» **What you should do**
Please copy, exactly as written, the span from the first line below to the line that contains "middle dip: (194, 312)", including both, and skip the pictures.

» **Dataset extract**
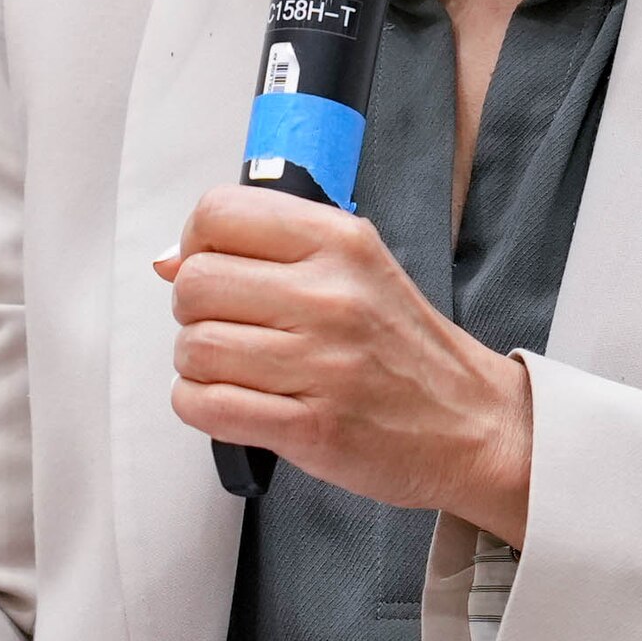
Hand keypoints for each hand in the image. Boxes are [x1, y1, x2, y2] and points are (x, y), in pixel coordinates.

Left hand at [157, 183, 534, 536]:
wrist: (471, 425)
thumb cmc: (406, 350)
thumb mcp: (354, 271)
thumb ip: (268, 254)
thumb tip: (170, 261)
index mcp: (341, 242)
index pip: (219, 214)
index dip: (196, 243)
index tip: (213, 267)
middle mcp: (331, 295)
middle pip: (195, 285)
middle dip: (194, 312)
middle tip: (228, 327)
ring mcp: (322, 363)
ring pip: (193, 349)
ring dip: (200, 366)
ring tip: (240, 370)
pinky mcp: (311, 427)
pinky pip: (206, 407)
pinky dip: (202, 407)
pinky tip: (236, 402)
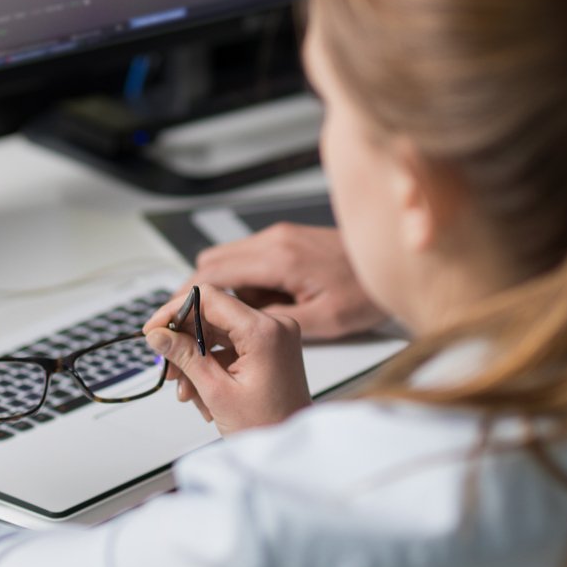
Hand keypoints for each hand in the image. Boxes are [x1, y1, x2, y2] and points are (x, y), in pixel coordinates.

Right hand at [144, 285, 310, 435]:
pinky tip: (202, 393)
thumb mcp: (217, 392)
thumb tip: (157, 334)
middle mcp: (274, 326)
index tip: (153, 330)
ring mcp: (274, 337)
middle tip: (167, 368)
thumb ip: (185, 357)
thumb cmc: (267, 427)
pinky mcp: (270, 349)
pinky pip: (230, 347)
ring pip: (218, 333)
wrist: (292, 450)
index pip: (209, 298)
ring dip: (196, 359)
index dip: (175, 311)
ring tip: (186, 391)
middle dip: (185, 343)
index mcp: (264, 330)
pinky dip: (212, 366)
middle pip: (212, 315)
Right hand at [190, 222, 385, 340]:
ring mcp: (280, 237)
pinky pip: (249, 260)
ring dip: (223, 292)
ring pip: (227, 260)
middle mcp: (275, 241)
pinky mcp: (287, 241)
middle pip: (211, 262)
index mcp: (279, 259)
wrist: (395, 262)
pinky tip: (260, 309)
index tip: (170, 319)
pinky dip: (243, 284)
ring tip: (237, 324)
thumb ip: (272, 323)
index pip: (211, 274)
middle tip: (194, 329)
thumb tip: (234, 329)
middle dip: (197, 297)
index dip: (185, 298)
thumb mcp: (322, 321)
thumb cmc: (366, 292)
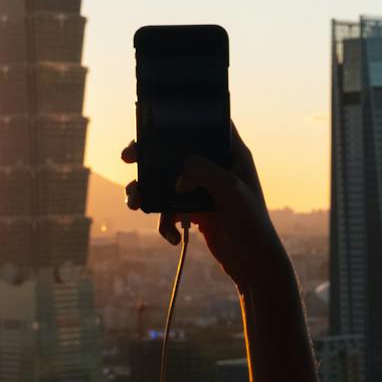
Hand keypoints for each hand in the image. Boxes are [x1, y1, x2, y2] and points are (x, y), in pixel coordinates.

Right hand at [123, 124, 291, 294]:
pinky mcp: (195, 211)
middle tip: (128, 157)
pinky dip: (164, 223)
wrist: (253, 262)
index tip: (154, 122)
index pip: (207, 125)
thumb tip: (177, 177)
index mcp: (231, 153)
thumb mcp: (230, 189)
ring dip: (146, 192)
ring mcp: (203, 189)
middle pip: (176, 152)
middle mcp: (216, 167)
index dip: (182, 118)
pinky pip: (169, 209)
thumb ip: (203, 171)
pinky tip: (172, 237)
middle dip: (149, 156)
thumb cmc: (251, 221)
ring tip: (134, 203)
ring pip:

» **Your response**
Hand keypoints for each hand in the image. Boxes are [x1, y1, x2, y2] and points are (x, y), in pixel coordinates.

Left hand at [157, 183, 534, 536]:
wrist: (471, 425)
thumb cmc: (406, 350)
thumb mcp: (354, 271)
thumb ip: (268, 254)
thumb tip: (170, 261)
index mcp: (341, 242)
index pip: (219, 214)
index dip: (196, 243)
index tip: (213, 267)
middle mcp: (331, 295)
middle pip: (195, 285)
middle dip: (194, 312)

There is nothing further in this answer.